*ACTIVITY*
Could you set out the lines below as a Markdown table with the columns "Row" and "Line," skipping any blank lines and leaving the pictures out?

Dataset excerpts
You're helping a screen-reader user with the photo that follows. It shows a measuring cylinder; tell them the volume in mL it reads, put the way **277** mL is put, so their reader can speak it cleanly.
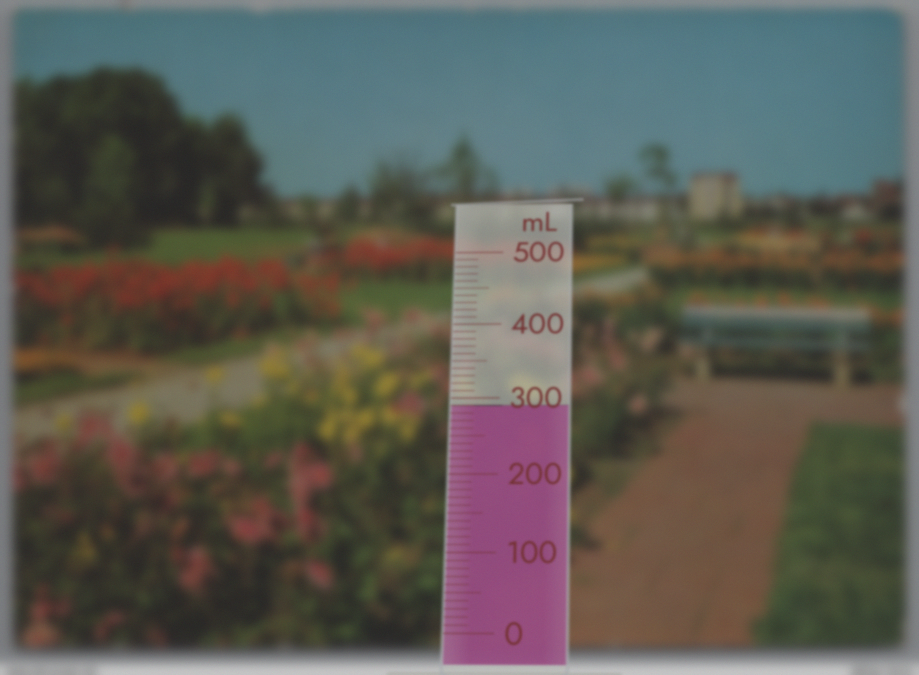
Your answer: **290** mL
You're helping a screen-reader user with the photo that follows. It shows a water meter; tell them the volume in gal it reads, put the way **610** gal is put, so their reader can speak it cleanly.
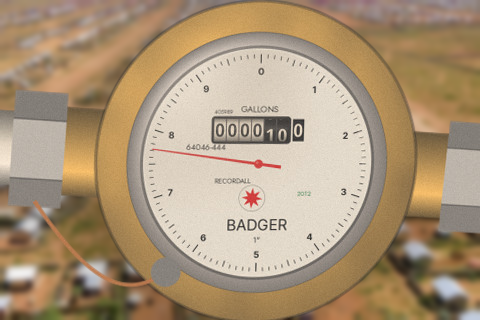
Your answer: **97.7** gal
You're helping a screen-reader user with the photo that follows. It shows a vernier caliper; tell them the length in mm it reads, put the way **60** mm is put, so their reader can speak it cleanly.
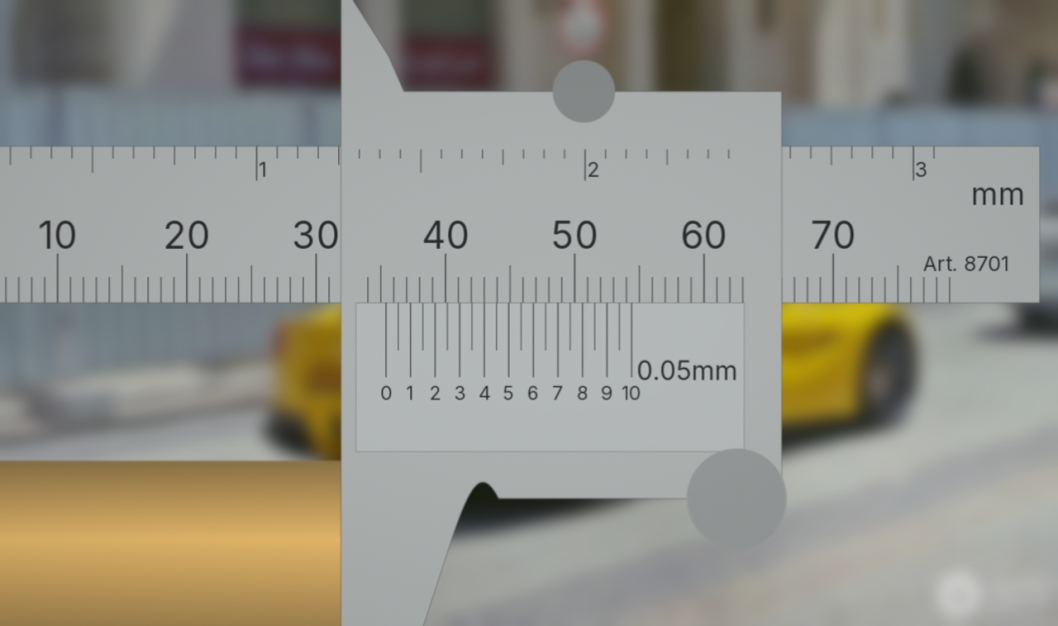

*ANSWER SECTION*
| Row | Line |
|---|---|
| 1 | You're helping a screen-reader user with the photo that follows. It shows a measuring cylinder; tell them the volume in mL it reads, put the way **277** mL is put, so their reader can speak it cleanly. |
| 2 | Your answer: **290** mL |
| 3 | You're helping a screen-reader user with the photo that follows. It shows a water meter; tell them the volume in gal it reads, put the way **610** gal is put, so their reader can speak it cleanly. |
| 4 | Your answer: **97.7** gal |
| 5 | You're helping a screen-reader user with the photo that follows. It shows a vernier caliper; tell them the length in mm it reads, put the way **60** mm is put, so their reader can speak it cleanly. |